#### [Prompt]
The data below holds a line containing "Minimal coverage |" and a line containing "to 10 minutes."; please quote exactly those two lines and every line between them, and nothing else.

#### [Records shown]
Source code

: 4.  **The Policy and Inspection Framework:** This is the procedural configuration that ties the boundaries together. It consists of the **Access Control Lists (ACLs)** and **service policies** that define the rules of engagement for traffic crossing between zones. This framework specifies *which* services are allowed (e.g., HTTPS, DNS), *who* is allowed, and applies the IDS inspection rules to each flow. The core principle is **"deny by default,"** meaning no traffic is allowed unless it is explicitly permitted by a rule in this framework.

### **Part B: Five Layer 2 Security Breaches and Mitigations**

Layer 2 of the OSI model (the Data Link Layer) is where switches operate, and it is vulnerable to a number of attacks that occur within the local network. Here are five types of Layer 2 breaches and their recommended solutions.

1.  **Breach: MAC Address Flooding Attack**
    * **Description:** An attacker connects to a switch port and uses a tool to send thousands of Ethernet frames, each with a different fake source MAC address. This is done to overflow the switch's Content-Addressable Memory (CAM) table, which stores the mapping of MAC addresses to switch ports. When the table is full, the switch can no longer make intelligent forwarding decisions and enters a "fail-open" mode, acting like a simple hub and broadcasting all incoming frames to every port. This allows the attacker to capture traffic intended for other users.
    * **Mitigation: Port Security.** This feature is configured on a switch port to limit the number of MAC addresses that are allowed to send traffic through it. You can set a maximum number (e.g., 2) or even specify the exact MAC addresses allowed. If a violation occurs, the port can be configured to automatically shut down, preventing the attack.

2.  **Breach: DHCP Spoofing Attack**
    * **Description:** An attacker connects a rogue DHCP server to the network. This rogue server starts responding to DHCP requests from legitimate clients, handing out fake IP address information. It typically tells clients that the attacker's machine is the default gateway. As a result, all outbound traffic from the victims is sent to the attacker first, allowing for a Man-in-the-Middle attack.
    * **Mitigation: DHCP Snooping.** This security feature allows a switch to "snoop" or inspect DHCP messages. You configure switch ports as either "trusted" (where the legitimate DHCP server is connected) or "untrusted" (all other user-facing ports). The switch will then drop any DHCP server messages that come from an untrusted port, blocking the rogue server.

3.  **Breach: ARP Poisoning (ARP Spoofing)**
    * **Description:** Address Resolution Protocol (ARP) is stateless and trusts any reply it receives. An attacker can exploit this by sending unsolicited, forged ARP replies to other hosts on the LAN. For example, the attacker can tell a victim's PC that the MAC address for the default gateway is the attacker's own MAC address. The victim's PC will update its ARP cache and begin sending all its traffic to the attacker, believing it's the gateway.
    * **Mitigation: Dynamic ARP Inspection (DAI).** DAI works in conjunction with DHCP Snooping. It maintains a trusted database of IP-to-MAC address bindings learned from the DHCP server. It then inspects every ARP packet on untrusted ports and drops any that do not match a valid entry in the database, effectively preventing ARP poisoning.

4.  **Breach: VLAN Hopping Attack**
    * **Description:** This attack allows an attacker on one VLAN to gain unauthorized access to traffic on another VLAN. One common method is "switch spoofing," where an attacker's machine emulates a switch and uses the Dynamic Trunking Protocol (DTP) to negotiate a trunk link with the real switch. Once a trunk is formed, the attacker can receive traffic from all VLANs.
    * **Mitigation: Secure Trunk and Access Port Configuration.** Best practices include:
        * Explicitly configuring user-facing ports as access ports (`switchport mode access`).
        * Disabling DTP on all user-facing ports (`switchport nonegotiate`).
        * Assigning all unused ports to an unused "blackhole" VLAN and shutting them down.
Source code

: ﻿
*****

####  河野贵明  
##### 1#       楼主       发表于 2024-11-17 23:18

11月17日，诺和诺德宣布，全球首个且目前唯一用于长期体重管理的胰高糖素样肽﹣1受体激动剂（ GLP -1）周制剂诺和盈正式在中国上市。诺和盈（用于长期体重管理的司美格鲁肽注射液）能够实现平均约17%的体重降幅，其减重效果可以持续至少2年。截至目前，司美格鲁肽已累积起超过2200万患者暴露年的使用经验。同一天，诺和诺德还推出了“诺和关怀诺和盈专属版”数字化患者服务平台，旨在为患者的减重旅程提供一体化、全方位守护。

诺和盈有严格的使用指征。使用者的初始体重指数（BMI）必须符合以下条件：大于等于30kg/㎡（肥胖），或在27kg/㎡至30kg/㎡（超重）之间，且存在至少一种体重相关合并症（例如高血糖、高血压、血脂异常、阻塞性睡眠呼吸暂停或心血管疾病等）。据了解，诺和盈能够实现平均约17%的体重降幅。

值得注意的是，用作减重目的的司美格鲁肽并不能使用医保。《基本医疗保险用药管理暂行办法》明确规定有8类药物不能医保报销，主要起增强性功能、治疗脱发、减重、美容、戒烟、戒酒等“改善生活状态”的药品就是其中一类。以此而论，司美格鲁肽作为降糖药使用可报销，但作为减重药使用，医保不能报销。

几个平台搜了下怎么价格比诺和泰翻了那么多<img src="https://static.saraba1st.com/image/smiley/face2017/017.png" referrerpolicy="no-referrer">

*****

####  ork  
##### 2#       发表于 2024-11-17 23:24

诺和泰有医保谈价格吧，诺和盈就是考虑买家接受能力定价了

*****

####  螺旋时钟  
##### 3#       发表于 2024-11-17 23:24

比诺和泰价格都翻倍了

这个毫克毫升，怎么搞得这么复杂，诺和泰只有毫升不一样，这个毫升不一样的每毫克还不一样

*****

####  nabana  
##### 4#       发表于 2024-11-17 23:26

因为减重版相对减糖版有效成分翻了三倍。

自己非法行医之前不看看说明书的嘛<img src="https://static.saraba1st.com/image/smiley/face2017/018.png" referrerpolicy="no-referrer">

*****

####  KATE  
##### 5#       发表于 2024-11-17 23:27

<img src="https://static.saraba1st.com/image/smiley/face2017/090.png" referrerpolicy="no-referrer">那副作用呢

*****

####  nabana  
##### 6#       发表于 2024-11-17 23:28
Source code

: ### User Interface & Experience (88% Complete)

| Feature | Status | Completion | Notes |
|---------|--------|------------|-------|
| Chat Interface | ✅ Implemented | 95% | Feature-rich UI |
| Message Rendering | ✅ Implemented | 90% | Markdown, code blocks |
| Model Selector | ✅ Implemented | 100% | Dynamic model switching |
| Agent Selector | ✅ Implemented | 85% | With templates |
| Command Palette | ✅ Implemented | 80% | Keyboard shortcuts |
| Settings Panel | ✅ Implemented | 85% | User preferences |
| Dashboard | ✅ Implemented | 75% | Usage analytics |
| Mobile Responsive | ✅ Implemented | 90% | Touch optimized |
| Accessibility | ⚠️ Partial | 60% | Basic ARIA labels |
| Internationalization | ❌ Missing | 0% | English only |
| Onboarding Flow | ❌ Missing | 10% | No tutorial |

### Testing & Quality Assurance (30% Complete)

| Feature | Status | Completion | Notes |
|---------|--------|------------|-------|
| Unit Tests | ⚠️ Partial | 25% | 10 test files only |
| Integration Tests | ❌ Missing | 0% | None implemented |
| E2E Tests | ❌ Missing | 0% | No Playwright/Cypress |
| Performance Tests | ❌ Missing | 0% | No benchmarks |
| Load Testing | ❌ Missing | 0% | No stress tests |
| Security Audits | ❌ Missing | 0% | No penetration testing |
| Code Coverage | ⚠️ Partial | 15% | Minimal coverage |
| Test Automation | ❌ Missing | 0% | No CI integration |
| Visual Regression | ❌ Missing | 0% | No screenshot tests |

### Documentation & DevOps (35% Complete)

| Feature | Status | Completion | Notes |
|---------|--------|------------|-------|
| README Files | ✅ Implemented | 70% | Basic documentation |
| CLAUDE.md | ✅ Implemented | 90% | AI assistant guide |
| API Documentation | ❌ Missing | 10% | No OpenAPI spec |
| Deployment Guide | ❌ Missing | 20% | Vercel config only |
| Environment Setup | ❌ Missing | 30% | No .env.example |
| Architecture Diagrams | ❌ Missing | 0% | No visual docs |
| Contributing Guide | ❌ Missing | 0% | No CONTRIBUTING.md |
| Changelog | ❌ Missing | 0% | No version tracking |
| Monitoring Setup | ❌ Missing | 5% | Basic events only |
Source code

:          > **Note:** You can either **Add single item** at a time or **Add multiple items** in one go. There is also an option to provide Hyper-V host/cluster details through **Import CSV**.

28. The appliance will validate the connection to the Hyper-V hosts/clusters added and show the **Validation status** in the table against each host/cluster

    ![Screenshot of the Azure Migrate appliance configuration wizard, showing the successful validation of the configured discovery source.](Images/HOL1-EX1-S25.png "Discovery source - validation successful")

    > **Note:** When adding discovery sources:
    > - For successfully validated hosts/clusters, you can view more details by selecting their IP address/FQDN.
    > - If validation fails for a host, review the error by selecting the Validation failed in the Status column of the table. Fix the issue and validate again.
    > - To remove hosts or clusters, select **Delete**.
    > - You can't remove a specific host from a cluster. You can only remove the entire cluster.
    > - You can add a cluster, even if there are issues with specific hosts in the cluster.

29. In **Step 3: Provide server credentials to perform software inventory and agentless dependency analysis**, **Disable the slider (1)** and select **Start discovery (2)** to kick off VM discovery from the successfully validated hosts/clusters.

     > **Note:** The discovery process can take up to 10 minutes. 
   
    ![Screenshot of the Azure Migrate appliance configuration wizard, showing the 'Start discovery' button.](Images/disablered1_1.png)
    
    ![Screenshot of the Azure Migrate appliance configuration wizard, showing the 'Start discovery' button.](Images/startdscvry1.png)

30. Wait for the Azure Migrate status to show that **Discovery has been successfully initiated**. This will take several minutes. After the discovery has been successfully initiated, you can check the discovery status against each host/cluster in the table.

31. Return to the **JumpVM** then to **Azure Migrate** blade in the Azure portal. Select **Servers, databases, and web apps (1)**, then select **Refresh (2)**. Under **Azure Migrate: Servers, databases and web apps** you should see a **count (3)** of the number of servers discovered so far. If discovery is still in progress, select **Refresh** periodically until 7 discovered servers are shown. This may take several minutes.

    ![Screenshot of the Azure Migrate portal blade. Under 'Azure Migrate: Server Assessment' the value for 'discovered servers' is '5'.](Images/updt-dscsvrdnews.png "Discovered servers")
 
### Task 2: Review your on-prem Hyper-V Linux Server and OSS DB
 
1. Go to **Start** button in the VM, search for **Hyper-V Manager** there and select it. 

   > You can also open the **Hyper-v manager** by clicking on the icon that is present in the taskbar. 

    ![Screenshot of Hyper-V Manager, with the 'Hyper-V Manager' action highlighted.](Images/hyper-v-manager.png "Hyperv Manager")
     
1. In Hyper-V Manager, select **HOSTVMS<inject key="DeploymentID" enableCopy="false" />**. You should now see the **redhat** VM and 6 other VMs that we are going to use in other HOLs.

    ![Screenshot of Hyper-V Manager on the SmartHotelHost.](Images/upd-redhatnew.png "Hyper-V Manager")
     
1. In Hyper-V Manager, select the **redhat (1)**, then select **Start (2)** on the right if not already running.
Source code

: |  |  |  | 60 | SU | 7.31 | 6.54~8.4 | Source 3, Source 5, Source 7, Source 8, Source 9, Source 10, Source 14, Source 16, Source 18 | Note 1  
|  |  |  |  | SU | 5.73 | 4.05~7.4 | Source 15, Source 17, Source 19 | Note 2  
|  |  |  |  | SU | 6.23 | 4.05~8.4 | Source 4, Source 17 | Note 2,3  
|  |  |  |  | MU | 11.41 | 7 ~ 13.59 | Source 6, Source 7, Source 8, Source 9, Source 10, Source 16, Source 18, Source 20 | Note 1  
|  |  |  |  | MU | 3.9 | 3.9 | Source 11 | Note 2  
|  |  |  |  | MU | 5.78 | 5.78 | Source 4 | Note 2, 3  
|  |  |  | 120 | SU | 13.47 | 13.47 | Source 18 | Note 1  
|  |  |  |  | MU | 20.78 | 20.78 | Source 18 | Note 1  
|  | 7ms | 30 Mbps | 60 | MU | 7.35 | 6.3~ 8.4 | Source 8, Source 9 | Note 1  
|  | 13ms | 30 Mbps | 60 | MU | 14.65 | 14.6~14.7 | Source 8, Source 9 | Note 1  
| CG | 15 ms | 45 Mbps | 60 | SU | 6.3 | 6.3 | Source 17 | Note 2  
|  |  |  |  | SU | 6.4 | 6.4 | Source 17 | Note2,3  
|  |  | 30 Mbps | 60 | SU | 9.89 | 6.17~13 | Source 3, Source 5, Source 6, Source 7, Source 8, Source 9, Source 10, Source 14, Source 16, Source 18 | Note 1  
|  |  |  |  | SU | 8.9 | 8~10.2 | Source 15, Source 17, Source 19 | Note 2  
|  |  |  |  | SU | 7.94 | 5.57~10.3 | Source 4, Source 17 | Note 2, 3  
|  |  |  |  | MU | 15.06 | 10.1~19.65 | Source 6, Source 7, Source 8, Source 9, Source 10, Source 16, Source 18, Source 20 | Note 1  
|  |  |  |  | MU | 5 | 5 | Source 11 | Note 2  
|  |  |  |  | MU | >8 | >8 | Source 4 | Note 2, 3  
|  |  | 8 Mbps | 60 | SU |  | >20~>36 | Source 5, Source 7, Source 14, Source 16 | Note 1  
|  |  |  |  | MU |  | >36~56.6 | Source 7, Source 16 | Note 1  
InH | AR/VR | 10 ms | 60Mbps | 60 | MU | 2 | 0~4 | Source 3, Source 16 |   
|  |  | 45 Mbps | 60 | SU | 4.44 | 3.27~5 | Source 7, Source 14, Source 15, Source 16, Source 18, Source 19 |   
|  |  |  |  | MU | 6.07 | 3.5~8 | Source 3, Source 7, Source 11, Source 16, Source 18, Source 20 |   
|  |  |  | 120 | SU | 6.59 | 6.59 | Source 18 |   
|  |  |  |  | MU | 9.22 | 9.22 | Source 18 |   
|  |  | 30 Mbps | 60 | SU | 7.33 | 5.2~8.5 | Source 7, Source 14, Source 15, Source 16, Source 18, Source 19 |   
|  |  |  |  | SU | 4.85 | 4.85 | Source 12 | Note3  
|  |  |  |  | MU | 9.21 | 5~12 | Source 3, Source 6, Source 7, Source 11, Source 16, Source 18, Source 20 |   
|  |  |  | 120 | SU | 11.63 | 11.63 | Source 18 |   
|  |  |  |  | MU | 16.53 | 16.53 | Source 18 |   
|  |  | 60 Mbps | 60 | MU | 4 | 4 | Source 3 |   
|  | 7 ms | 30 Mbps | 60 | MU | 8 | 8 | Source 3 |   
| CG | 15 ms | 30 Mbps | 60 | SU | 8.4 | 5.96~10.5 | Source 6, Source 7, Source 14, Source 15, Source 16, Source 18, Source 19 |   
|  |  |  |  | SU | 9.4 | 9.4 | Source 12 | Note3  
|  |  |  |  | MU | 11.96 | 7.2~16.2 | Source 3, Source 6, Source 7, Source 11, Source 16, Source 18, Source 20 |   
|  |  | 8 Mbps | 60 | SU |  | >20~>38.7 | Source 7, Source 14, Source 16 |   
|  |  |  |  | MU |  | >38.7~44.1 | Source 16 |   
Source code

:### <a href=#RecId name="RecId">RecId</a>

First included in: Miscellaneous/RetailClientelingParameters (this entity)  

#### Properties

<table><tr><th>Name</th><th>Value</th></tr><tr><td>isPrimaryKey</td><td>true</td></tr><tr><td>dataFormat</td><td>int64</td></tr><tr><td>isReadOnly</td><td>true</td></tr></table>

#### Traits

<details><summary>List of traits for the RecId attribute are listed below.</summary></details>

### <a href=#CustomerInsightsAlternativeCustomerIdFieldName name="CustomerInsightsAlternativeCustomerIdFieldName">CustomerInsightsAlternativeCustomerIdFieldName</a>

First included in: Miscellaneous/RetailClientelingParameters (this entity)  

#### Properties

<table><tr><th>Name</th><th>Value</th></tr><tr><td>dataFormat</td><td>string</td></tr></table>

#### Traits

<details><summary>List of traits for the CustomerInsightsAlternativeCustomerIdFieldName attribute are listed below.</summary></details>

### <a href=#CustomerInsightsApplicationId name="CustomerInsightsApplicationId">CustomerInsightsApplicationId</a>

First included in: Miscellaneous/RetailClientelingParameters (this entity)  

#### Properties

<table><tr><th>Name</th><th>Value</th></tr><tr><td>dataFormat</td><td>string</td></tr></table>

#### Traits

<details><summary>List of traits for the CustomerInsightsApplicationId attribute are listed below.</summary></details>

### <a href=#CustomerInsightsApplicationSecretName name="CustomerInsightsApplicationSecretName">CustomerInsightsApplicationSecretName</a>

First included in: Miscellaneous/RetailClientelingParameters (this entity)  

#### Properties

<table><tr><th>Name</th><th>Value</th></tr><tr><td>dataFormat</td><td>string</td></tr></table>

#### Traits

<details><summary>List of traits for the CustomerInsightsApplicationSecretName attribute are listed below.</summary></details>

#### [Response]
| Code Coverage | ⚠️ Partial | 15% | Minimal coverage |
| Test Automation | ❌ Missing | 0% | No CI integration |
| Visual Regression | ❌ Missing | 0% | No screenshot tests |

### Documentation & DevOps (35% Complete)

| Feature | Status | Completion | Notes |
|---------|--------|------------|-------|
| README Files | ✅ Implemented | 70% | Basic documentation |
| CLAUDE.md | ✅ Implemented | 90% | AI assistant guide |
| API Documentation | ❌ Missing | 10% | No OpenAPI spec |
| Deployment Guide | ❌ Missing | 20% | Vercel config only |
| Environment Setup | ❌ Missing | 30% | No .env.example |
| Architecture Diagrams | ❌ Missing | 0% | No visual docs |
| Contributing Guide | ❌ Missing | 0% | No CONTRIBUTING.md |
| Changelog | ❌ Missing | 0% | No version tracking |
| Monitoring Setup | ❌ Missing | 5% | Basic events only |
Source code

:          > **Note:** You can either **Add single item** at a time or **Add multiple items** in one go. There is also an option to provide Hyper-V host/cluster details through **Import CSV**.

28. The appliance will validate the connection to the Hyper-V hosts/clusters added and show the **Validation status** in the table against each host/cluster

    ![Screenshot of the Azure Migrate appliance configuration wizard, showing the successful validation of the configured discovery source.](Images/HOL1-EX1-S25.png "Discovery source - validation successful")

    > **Note:** When adding discovery sources:
    > - For successfully validated hosts/clusters, you can view more details by selecting their IP address/FQDN.
    > - If validation fails for a host, review the error by selecting the Validation failed in the Status column of the table. Fix the issue and validate again.
    > - To remove hosts or clusters, select **Delete**.
    > - You can't remove a specific host from a cluster. You can only remove the entire cluster.
    > - You can add a cluster, even if there are issues with specific hosts in the cluster.

29. In **Step 3: Provide server credentials to perform software inventory and agentless dependency analysis**, **Disable the slider (1)** and select **Start discovery (2)** to kick off VM discovery from the successfully validated hosts/clusters.

     > **Note:** The discovery process can take up to 10 minutes. 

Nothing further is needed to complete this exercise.